PASSAGE.
:::

It cannot be said enough that the extremist ideology is not true Islam, but it does not work to deny any connection between the religion of Islam and the extremists, not least because the extremists themselves self-identify as Muslims. There is no point denying that; what we need to do instead is take apart their arguments and demonstrate how wrong they are, and in doing so we need the continued help of Muslim communities and Muslim scholars. They are playing a powerful role and I commend them on their absolutely essential work.
We cannot stand neutral in this battle of ideas. We have to back those who share our values with practical help, funding, campaigns, protection and political representation. This is a fundamental part of how we can defeat this terrorism both at home and abroad.
Turning to the G20 summit, there were also important discussions on Syria and on dealing with other long-term threats to our security, such as climate change. Let me briefly address those.
On Syria, we discussed how we do more to help all those in desperate humanitarian need and how to find a political solution to the conflict. Britain, as has often been said, is already providing £1.1 billion in vital life-saving assistance—that makes us the second largest bilateral donor in the world—and last week we committed a further £275 million to be spent in Turkey, a country hosting over 2 million refugees. In February, the United Kingdom will seek to raise further significant new funding by co-hosting a donors conference in London together with Germany, Norway, Kuwait and the United Nations.
But none of this is a substitute for the most urgent need of all: to find a political solution that brings peace to Syria and enables millions of refugees to return home. Yesterday I held talks with President Putin. We reviewed the progress made by our Foreign Ministers in Vienna to deliver a transition in Syria. We still have disagreements—there are still big gaps between us—but there is progress.
I also met with President Obama and European leaders at the G20, and we agreed some important concrete steps forward, including basing some British aircraft alongside other NATO allies at the airbase at Incirlik if that is the decision of the North Atlantic Council, which meets shortly. These would be in an air defence role to support Turkey at this difficult time. We also agreed on the importance of stepping up our joint effort to deal with ISIL in Iraq and Syria—indeed, wherever it manifests itself.
This raises important questions for our country. We must ask ourselves whether we are really doing all we can be doing—all we should be doing—to deal with the threat that ISIL poses to us directly, not just through the measures we are taking at home, but by dealing with ISIL on the ground in the territory that it controls. We are taking part in air strikes over Iraq and have struck over 350 targets. Significant action has been taken in recent hours. ISIL is not just present in Iraq; it also operates across the border in Syria, although that border is meaningless to it—as far as ISIL is concerned, it is all one space. It is in Syria, in Raqqa, that ISIL has its headquarters, and it is from Raqqa that some of the main threats against this country are planned and orchestrated. Raqqa is, if you like, the head of the snake.
Over Syria we are supporting our allies—the US, France, Jordan and the Gulf countries—with intelligence, surveillance and refuelling. But I believe, as I have said many times before, that we should be doing more. We face a direct and growing threat to our country, and we need to deal with it not just in Iraq but in Syria too. I have always said that there is a strong case for our doing this: our allies are asking us to do it, and the case for doing it has only grown stronger after the Paris attacks. We cannot and should not expect others to carry the burdens, and the risks, of protecting our country.

:::

SUPPLIED DATA.
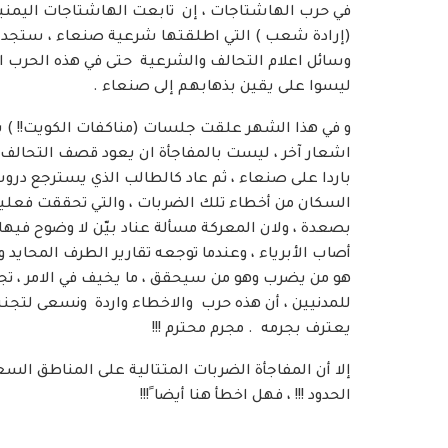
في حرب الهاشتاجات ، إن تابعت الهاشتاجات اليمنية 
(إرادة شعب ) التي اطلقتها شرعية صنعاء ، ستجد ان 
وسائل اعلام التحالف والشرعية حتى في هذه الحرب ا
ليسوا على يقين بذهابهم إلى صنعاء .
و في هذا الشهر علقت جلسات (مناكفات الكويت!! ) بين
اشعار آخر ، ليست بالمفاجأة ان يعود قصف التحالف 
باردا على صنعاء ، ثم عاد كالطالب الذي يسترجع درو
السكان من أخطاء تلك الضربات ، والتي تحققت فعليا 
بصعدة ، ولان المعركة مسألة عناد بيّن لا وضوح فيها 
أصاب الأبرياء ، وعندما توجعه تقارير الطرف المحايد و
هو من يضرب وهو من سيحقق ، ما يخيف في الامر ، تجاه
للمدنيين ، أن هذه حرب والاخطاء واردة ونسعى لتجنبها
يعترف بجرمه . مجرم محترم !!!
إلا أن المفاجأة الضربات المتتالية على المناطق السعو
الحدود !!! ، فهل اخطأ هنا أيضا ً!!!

:::

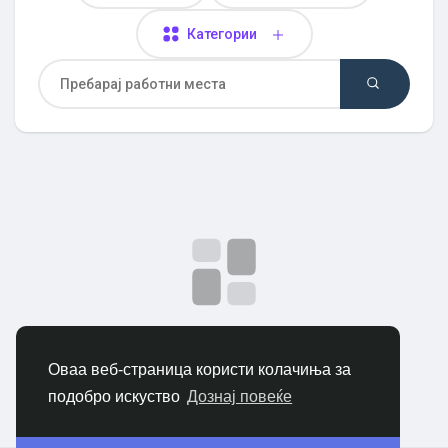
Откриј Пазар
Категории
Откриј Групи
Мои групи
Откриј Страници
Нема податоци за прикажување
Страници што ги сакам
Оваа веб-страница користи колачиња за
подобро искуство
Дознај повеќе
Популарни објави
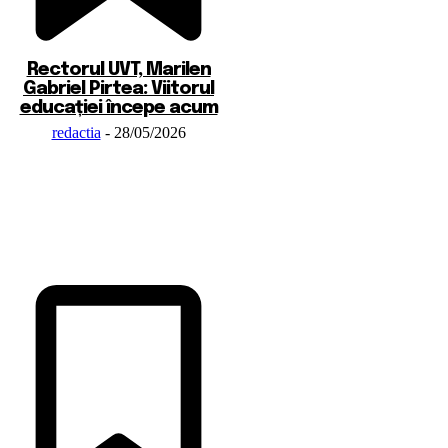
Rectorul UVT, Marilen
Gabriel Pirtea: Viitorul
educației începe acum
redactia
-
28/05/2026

:::

TASK PROMPT. In the passage, what further sum did Britain commit last week to be spent in Turkey?

EXERCISE RESPONSE. £275 million.